Date Posted: Thursday, May 20, 2021

Dr. Claudio Punzo awarded a Pilot Project Program grant from the Center for Clinical and Translational Science for his project on “Testing siRNA therapeutics for the treatment of Age-related macular degeneration (AMD)”. Age-related Macular Degeneration is one of the leading causes for visual impairment in the elderly. The disease is multi-factorial including genetic and non-genetic risk factors. However, despite the identification of over 30 risk alleles no animal model generated to date has faithfully recapitulated the complex disease progression of AMD. Thus, the etiology of AMD has remained enigmatic. In a seminal study published in PNAS in June 2020, Dr. Punzo showed that aberrant photoreceptors metabolism can cause late stages AMD pathologies in mouse.

Since his publication Dr. Punzo has identified a potential target gene that when reduced in activity can prevent disease progression in his AMD model. The goal of this grant is to test a siRNA mediated approach to knockdown the candidate gene in his mouse model in order to determine the feasibility of a therapeutic translation. If successful, this work will set the foundation for a new treatment that could prevent disease progression in AMD.
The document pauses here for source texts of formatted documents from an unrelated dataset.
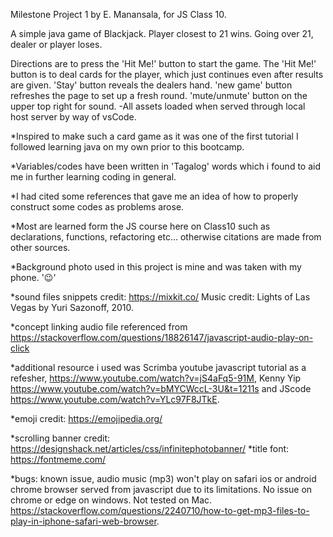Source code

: Milestone Project 1 by E. Manansala, for JS Class 10.

A simple java game of Blackjack.
Player closest to 21 wins. Going over 21, dealer or player loses.

Directions are to press the 'Hit Me!' button to start the game.
The 'Hit Me!' button is to deal cards for the player, which just continues even after results are given.
'Stay' button reveals the dealers hand.
'new game' button refreshes the page to set up a fresh round.
'mute/unmute' button on the upper top right for sound.
    -All assets loaded when served through local host server by way of vsCode.
    
*Inspired to make such a card game as it was one of the first tutorial I followed learning java on my own prior to this bootcamp.

*Variables/codes have been written in 'Tagalog' words which i found to aid me in further learning coding in general.

*I had cited some references that gave me an idea of how to properly construct some codes as problems arose.

*Most are learned form the JS course here on Class10 such as declarations, functions, refactoring etc...
    otherwise citations are made from other sources.

*Background photo used in this project is mine and was taken with my phone. '😉' 

*sound files snippets credit: https://mixkit.co/
 Music credit: Lights of Las Vegas by Yuri Sazonoff, 2010.

*concept linking audio file referenced from https://stackoverflow.com/questions/18826147/javascript-audio-play-on-click

*additional resource i used was Scrimba youtube javascript tutorial as a refesher, https://www.youtube.com/watch?v=jS4aFq5-91M, 
Kenny Yip  https://www.youtube.com/watch?v=bMYCWccL-3U&t=1211s and JScode https://www.youtube.com/watch?v=YLc97F8JTkE.

*emoji credit: https://emojipedia.org/

*scrolling banner credit: https://designshack.net/articles/css/infinitephotobanner/
*title font: https://fontmeme.com/

*bugs: known issue, audio music (mp3) won't play on safari ios or android chrome browser served from javascript due to its limitations. 
    No issue on chrome or edge on windows. Not tested on Mac. https://stackoverflow.com/questions/2240710/how-to-get-mp3-files-to-play-in-iphone-safari-web-browser.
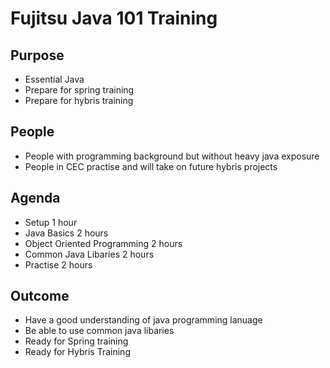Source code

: # Fujitsu Java 101 Training

## Purpose
  - Essential Java
  - Prepare for spring training
  - Prepare for hybris training


## People
  - People with programming background but without heavy java exposure
  - People in CEC practise and will take on future hybris projects

## Agenda
  - Setup 1 hour
  - Java Basics 2 hours
  - Object Oriented Programming 2 hours
  - Common Java Libaries 2 hours
  - Practise 2 hours

## Outcome
  - Have a good understanding of java programming lanuage
  - Be able to use common java libaries
  - Ready for Spring training
  - Ready for Hybris Training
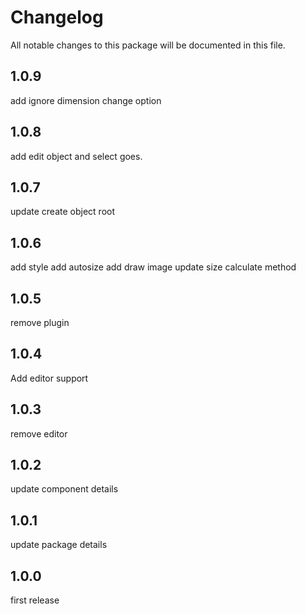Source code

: # Changelog
All notable changes to this package will be documented in this file.

## 1.0.9
add ignore dimension change option

## 1.0.8
add edit object and select goes.

## 1.0.7
update create object root

## 1.0.6
add style
add autosize
add draw image
update size calculate method

## 1.0.5
remove plugin

## 1.0.4 
Add editor support

## 1.0.3
remove editor

## 1.0.2
update component details

## 1.0.1
update package details

## 1.0.0
first release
The proposed project is done in collaboration with Dr. Anastasia Khvorova from the RNA Therapeutics Institute at UMass Chan Medical School. The work leading to this data was founded by the BrightFocus foundation and the further exploration of additional targets if now also by an NIH grant to Dr. Punzo.

Cross section image
Figure 1: Cross section of mouse eye showing retinal cell layers and in red the distribution of the siRNA molecules after one intravitreal injection (blue: nuclear DAPI; Green: peanut agglutinin lectin marking cone photoreceptors).

Fundus of mouse eye
Figure 2: Fundus of mouse eye injected with fluorescently labeled siRNA 3 months post injection showing the stability of the siRNA approach. This should allow patients to receive 1-2 injections per year in order to prevent disease progression.